Helene Hanff was born on 15th April 1916, in Philadelphia, in modest circumstances. She always considered herself a playwright rather than an author. She began to study at the University of Philadelphia in 1935 but, after only a year, the family could not afford for her to continue and she began work as a typist. A mixture of jobs followed. Despite winning a grant to study drama with the Theatre Guild, success as a playwright eluded her, and she remained poverty-stricken.Eventually she found a job as a reader for a flm studio, given the task of writing synopses for scripts, in a day at $6 a script.
In 1949 she wrote to Marks & Co in 84, Charing Cross Road, to inquire whether she could ordeer the antiquarian books that were featured on a recommended book list by an Oxford academic, Sir Quiller-Couch. An unlikely friendship developed between the feisty New-Yorker and the mild-mannered bookshop staff, as her book orders crossed the Atlantic.

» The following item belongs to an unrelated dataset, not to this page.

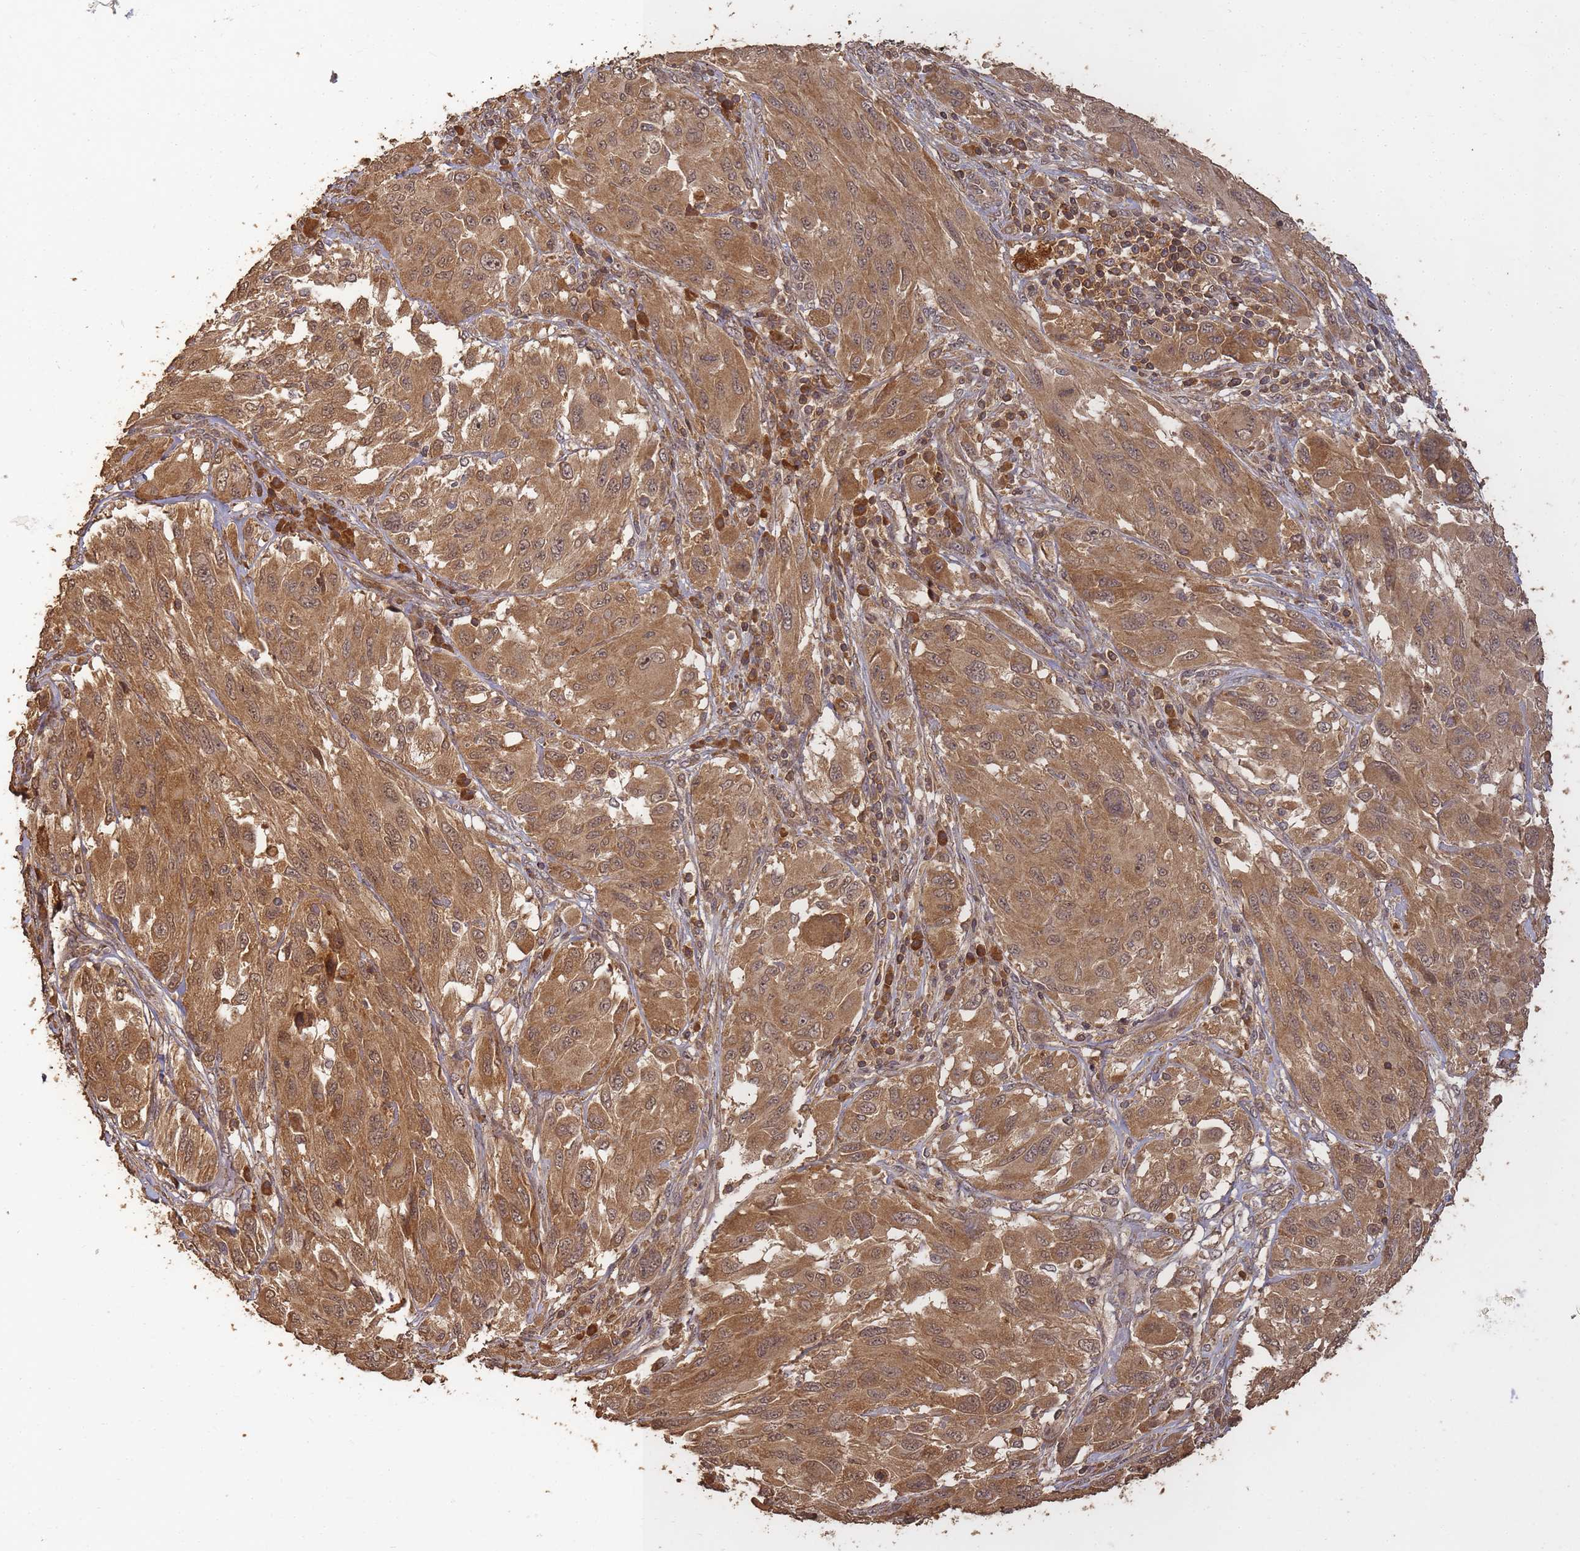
{"staining": {"intensity": "moderate", "quantity": ">75%", "location": "cytoplasmic/membranous,nuclear"}, "tissue": "melanoma", "cell_type": "Tumor cells", "image_type": "cancer", "snomed": [{"axis": "morphology", "description": "Malignant melanoma, NOS"}, {"axis": "topography", "description": "Skin"}], "caption": "The image reveals a brown stain indicating the presence of a protein in the cytoplasmic/membranous and nuclear of tumor cells in melanoma.", "gene": "ALKBH1", "patient": {"sex": "female", "age": 91}}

It was the publication of 84 Charing Cross Road in 1971 that made Helene famous, and the fortieth anniversary of this date was celebrated in June 2011. Afetr it was published, many readers wrote to Helene and, despite not all the letters including a stamped addressed envelope, they all received a reply. Even though she became very famous, she did not become very rich. More success came when the book was adapted for the stage by James Roose-Evans, and then in the 1980s was made into a film starring Anne Bancroft and Anthony Hopkins. Later, a follow-up to 84 Charing Cross Road was written, entitled The Duchess of Bloomsbury.
Helene Hamff died from diabetes on 9th April 1997, aged 80 years. She never married.